Reading text:
## start

Recognition for short stories means a lot to Anjum Hasan

'Difficult Pleasures' is the only collection of short stories to have made it to the five book-strong list.

February 12, 2013 03:21 am | Updated December 05, 2021 09:05 am IST

Anjum Hasan. Photo: Special Arrangement

Anjum Hasan. Photo: Special Arrangement

This is Anjum Hasan ’s second time on the shortlist of The Hindu Literary Prize, and this time, her book, Difficult Pleasures , is the only collection of short stories to have made it to the five book-strong list. Hasan won several accolades for her first two novels, Lunatic in My Head and Neti Neti , and Difficult Pleasures was also nominated for the 2012 Frank O’ Connor International Short Story Award. In this interview, Hasan shares with her readers the importance and role of the short story in literary fiction, and talks about her latest project.

This is your second time on The Hindu Literary Prize shortlist. What does being shortlisted mean to you?

I’m really delighted to be shortlisted again, and the recognition for short stories is especially dear to me. Few literary prizes treat stories on a par with novels though the work of the best short story writers can be as interesting and worthwhile an index of the literary ideas in a culture as novels — think Manto, Carver or Chekhov. Also, the short story is a more poetic, and therefore more subversive, form — it goes against the grain of the monumental, the epic, the comprehensive, which novels often veer towards.

## end

Raw data:

## start

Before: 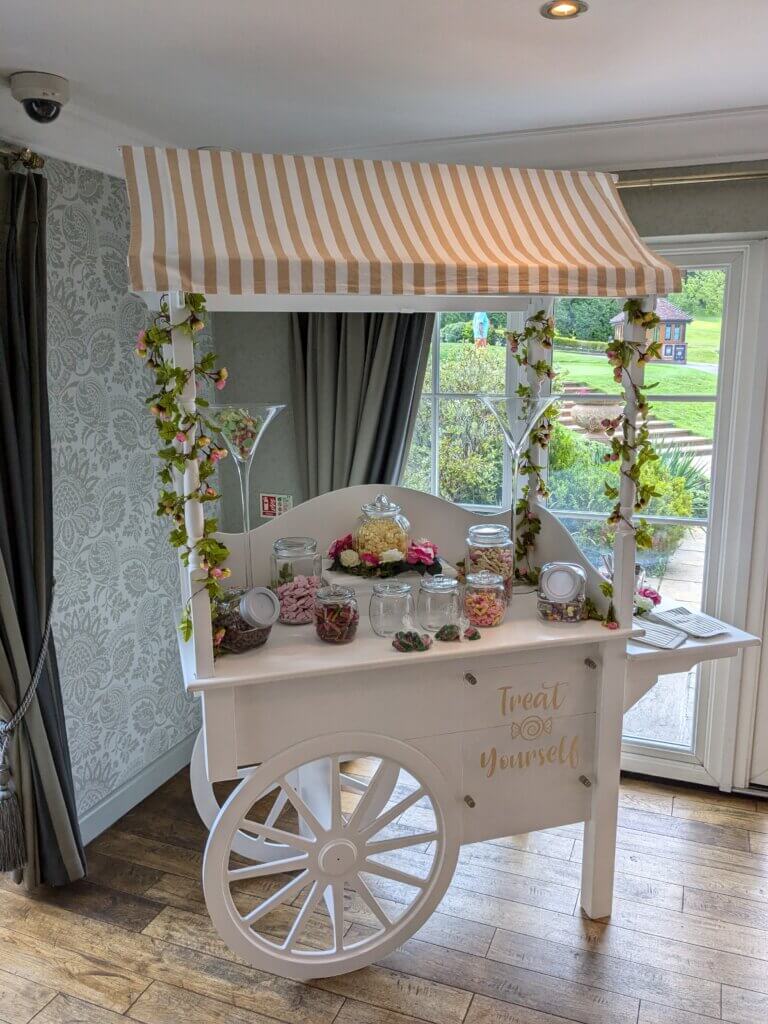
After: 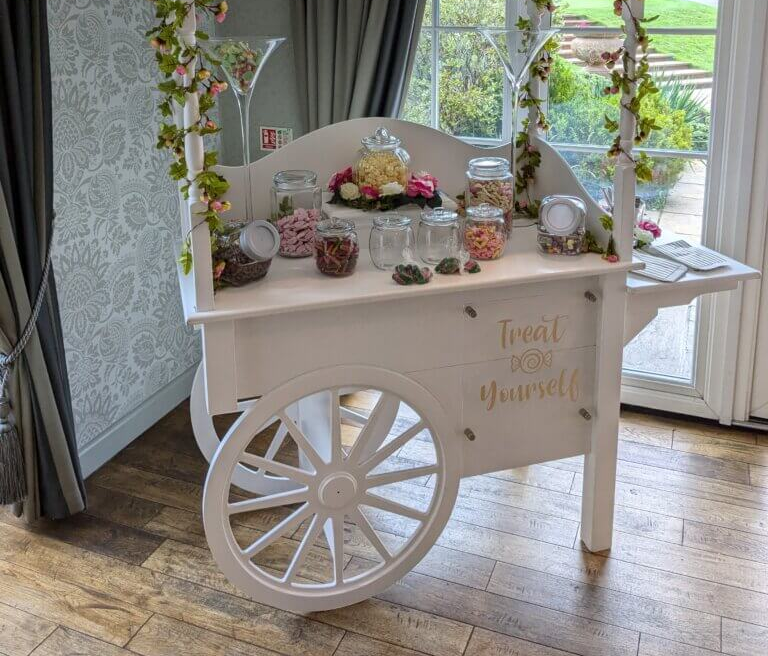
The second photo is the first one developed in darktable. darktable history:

## end
## start

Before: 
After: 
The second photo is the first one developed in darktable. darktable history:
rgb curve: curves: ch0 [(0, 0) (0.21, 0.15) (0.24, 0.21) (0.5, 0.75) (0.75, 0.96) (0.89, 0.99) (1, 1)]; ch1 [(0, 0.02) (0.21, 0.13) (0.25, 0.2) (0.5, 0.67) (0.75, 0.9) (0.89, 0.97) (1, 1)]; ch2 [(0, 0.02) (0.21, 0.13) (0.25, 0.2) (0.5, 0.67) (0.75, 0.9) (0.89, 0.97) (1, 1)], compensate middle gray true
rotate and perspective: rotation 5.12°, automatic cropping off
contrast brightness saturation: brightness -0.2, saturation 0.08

## end

Written task: Please name the first two novels by Anjum Hasan mentioned in the interview above.

Exercise result: Lunatic in My Head and Neti Neti.